I had long since suspended my writing. If he saw me, he did not show it; at any rate, his barely perceptible raising of one finger did not have to mean anything. And yet it seemed to me as if I was supposed to address him from among the trees. I did not do so, and he went to work on his sitting trunk with a conspicuously short-handled hammer and a chisel that I at first took for a crowbar, and finally he disappeared back into the area that had been reforested a few years earlier, where the young trees already grew so dense, with hardly a patch of sunlight on the dark ground, that only a fox could get through. He entered there into a space of his own, like a bullfighter, and in response to the pivoting of his shoulders and hips, so rapid as to be almost impossible to follow, and thus seeming all the more purposeful, the straight saplings swayed no more and no differently than in the wind.
Hadn't I imagined time and again that like a mythical beast there must also be a hermit in the bay's forests, and that the old residents knew all about him, as they knew about the beast, but they would not betray him to anyone who had moved there from somewhere else?
I finished my project for the day and then sat down outside the forest by the sandy path, already after sundown, now on the great oak stump myself. The annual rings could not be counted, since the stump was burned coal black, even down into the roots, splayed like fingers and at the same time deeply anchored, and furthermore split by fire. The dense pattern of notches around the base: did this represent the stonemason's marks, or perhaps rather the footprints of birds, the front toes as clearly delineated V's, the one back toe a mere brushmark, marks such as were
already there at my feet along the path, now toward evening frequented only by birds, for dustbathing and tripping back and forth?
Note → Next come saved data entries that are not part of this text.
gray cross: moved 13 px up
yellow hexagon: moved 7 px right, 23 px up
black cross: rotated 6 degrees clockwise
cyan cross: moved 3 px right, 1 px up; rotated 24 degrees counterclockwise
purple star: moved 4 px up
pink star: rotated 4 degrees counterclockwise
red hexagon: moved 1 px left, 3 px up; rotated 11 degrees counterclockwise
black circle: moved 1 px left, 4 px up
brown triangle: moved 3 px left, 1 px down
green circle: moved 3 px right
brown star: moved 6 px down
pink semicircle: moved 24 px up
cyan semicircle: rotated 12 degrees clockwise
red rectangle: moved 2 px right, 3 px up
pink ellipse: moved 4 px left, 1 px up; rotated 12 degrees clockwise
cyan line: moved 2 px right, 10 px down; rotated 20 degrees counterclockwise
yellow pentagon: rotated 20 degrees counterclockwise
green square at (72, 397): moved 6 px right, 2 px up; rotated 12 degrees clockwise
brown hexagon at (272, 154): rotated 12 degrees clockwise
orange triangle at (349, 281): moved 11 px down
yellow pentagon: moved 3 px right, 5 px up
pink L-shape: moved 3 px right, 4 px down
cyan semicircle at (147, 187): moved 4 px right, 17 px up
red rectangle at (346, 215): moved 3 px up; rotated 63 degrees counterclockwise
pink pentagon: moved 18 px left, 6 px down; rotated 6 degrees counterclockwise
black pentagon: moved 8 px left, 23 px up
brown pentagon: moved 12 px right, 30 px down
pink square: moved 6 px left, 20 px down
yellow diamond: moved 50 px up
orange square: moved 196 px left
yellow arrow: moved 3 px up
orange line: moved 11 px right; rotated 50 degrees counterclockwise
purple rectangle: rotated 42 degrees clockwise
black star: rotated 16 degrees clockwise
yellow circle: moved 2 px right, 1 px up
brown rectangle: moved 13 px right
Across from me, right behind the bank with the lizards, which had already slipped away, and the first trees, was the empty and, to outward appearances, rather gloomy spot where I had been crouching or squatting only a little while ago, and before that the entire day. And at the thought of all the happenings during the course of a day along this woodland path, barely a few hours on foot from the Eiffel Tower, I was filled with an astonishment as powerful as that I had experienced much earlier for at most a moment when half asleep; and the question that Gregor Keuschnig had asked himself a quarter of a century earlier took on new validity: “Who can say, after all, that the world has already been discovered?”